От этих его слов лицо мое озарила счастливая улыбка, я обвила руками его шею, приподнялась на цыпочки и расцеловала своего жениха. Как же мне хотелось остаться с ним наедине! Хотя пир едва успел начаться, не только королю хотелось, чтобы он поскорее завершился, – мне не терпелось взойти с мужем на супружеское ложе, избавиться от всех наших изысканных одежд и ласкать губами и руками друг друга. Но долг велел нам поступить иначе – я должна была и дальше разносить молоко, оказывая радушный прием нашим гостям, а их было так много, что некоторых я и вовсе видела впервые. Боюсь, многие тогда обиделись, потому что я их не знала, несмотря на знаменитые, громкие имена. Их, должно быть, раздражало отсутствие даже тени узнавания в моих глазах, моя неуверенная, смущенная улыбка и мои неуклюжие попытки завести с ними разговор.

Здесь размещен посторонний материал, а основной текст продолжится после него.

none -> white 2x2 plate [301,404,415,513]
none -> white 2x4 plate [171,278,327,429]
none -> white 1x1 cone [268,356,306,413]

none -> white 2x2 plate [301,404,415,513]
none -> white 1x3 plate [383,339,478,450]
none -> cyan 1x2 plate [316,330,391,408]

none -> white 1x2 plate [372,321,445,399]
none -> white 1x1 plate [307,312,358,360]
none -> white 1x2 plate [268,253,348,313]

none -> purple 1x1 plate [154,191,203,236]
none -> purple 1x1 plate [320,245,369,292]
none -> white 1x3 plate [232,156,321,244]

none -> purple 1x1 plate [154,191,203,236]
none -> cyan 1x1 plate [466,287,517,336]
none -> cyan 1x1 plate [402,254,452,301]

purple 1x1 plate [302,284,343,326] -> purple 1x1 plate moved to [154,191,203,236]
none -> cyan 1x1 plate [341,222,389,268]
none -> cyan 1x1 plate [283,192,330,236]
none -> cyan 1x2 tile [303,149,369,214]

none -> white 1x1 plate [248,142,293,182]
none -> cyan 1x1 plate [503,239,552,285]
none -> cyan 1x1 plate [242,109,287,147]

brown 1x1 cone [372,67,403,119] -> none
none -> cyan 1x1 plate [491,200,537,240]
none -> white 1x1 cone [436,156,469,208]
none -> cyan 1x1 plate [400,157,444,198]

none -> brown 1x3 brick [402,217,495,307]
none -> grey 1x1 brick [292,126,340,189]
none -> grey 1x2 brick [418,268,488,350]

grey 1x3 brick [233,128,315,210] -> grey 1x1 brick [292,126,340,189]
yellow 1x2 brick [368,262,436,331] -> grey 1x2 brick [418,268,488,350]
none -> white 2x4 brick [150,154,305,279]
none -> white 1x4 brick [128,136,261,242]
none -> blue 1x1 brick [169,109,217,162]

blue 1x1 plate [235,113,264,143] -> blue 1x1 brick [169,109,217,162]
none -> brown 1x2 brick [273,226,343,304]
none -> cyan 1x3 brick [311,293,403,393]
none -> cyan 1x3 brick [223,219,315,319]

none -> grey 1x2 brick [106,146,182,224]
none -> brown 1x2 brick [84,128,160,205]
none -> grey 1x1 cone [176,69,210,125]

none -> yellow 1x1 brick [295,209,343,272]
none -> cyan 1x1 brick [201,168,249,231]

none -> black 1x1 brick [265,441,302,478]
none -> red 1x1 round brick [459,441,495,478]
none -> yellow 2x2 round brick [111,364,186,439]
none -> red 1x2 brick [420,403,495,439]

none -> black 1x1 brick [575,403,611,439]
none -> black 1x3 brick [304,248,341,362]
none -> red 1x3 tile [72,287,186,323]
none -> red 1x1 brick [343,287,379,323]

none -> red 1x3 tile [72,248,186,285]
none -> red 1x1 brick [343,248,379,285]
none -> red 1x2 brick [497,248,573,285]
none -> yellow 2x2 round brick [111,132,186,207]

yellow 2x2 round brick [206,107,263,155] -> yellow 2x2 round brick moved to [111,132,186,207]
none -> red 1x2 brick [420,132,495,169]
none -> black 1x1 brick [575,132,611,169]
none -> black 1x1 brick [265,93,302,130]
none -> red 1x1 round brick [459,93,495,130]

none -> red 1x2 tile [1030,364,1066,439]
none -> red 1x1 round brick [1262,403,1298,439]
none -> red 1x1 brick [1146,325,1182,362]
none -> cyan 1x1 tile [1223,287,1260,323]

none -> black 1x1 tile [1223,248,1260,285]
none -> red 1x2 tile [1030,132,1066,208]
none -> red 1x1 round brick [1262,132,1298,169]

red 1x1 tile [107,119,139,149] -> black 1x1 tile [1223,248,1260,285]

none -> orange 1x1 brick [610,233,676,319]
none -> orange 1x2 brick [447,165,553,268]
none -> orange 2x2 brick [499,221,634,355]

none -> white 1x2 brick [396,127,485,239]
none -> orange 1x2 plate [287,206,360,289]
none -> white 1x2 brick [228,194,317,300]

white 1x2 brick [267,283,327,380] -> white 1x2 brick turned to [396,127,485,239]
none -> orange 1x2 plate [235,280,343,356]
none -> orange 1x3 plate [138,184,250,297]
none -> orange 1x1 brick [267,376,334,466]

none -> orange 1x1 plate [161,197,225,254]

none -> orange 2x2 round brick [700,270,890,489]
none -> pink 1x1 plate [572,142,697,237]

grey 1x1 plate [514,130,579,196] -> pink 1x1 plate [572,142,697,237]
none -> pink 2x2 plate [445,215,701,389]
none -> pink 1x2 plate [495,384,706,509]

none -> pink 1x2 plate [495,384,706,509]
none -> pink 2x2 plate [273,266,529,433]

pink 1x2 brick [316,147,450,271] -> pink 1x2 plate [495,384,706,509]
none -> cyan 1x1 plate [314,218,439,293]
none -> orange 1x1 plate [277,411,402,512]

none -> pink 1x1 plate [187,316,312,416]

Но все они улыбались Роберту, когда он проходил мимо них, источая непоколебимую уверенность и обаяние. «Мне и самой стоит стараться получше, – мысленно велела я себе, – ведь я не могу разочаровать его. Нужно учиться быть обходительной дамой, какой и должна быть леди Дадли, чтобы супруг не стыдился выходить со мной в свет, идти под руку с невежественной дочерью норфолкского сквайра.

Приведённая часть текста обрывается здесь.